I got the new laptop yesterday, as anticipated. So I spent most of the
day 'preparing' it. This consisted of:
- Sitting through the somewhat embarrassing initial install where it
asks you how you want the machine configured. This is embarrassing
because the installer insists on playing this muzak that is impossible
to turn off. It refuses to recognise the mute or volume down buttons,
despite recognising every other key including the 'dim the display'
function button (so function-end should work if function-down does).
Gee, Dell, who thought that would be a good idea?
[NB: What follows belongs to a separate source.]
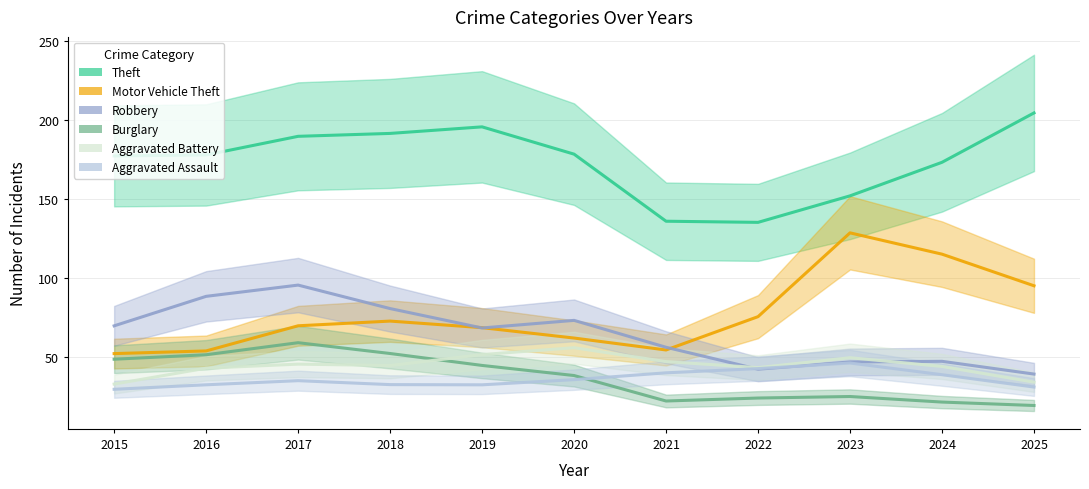

At which category does Theft reach its first local valley?

2022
- Removing all the useless software other
companies have convinced Dell to leave around on your machine. The best
part of this was removing Microsoft Works and replacing it with a useful
program, OpenOffice. In one of my many talks with Dell, probably the
"Let's go over the options you've chosen to see if we can sell you anything
more" one, I took great delight in answering their "We can't remove Works,
but don't worry, it's free" with "Yes, and so is OpenOffice, and the latter
is actually useful for something."
- Installed all the Windows XP critical security updates, downloaded all
the Norton's Internet Security patches, and updated everything that seemed
to need it. This takes two or three reboots because, of course, some
patches won't work without others already installed. However, don't
expect anything more than a cryptic 80070005 code and a "install failed"
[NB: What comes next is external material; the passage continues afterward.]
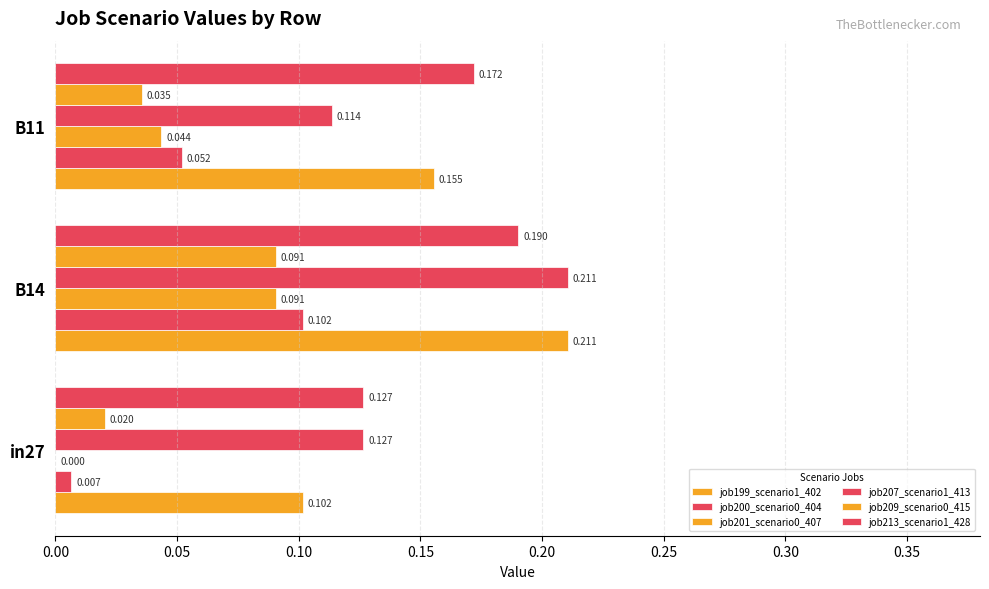

How many categories are shown in the chart?

3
message. Hey, it's Windows - did you expect the programmers to care?
- Repartitioning the disks to make way for Fedora. I've become used to
the System Rescue CD, but I was a
little surprised when my first attempt to use the various frame buffer
drivers, from the two Intel options down, locked up before restarting the
system on the new tempfs memory partition. I reverted back to 0.2.17 and
it worked, but I haven't given this the exhaustive test that I probably
should. Most of the repartitioning work was done in qtparted, but I
did the NTFS resize manually beforehand using ntfsresize.
Then it was time to go home, and after doing the cooking and shopping
and picking the laptop up from work (I rode home, and I didn't feel like
carrying the new laptop in my pannier bag) it was time to try my hand at
configuring WiFi. The computer was easy, it was the bundled Belkin
mumblejumble 802.11g Wireless Router that was ... interesting. Mainly
because it's made the process of letting it control your entire network
and connection to your ISP really really easy, which means that everything
else has been left out in case it confuses people. Once you get past the
two big stickers that say "Do not plug this in before you've run through
the install process on the supplied CD", leaving implications that it will
open your internet connection to 1337 haxors, snip all the flowers off
your roses, and steal all the chocolate from even your most secret hiding
places.
What I've gone with is a sort of routed configuration: the Belkin
maintains one /24 range for the wireless addresses and anything else
that hangs off it (it has four wired ports so we can have small LAN games
for regular computers), and the "Internet WAN" port is connected to my
regular wired home LAN as a static IP machine. The Belkin then does NAT,
so it's not really 'routing' per se, as the machines on the wired segment
can't see individual machines on the 'Wireless' segment. Still, with a
bit of help and a couple of ten-second hold-downs of the rest button, I
got the bulk of the settings I wanted - WPA 1 and 2 with reasonably
long pass phrases, and the password to administer it isn't "" any more.
But actually getting a 'routed' network seems to be impossible - if I
disable NAT, I can no longer get access to the router at all and it
comes up with an address in the "I can't get a DHCP address" range.
This morning, amid much hammering of servers,
Fedora Core 6 was
released. I hadn't quite been up all night checking on it, but at a
sleepless 5AM I checked and Lo, the torrents were available even if the
main page was unavailable. I set the home machine to download it via
BitTorrent, set the work machine to retrieve them off
http://mirror.optus.net (because
it wasn't yet on
http://mirror.aarnet.edu.au) and
went back to sleep.
I'll tell the story of installing Fedora Core 6 soon.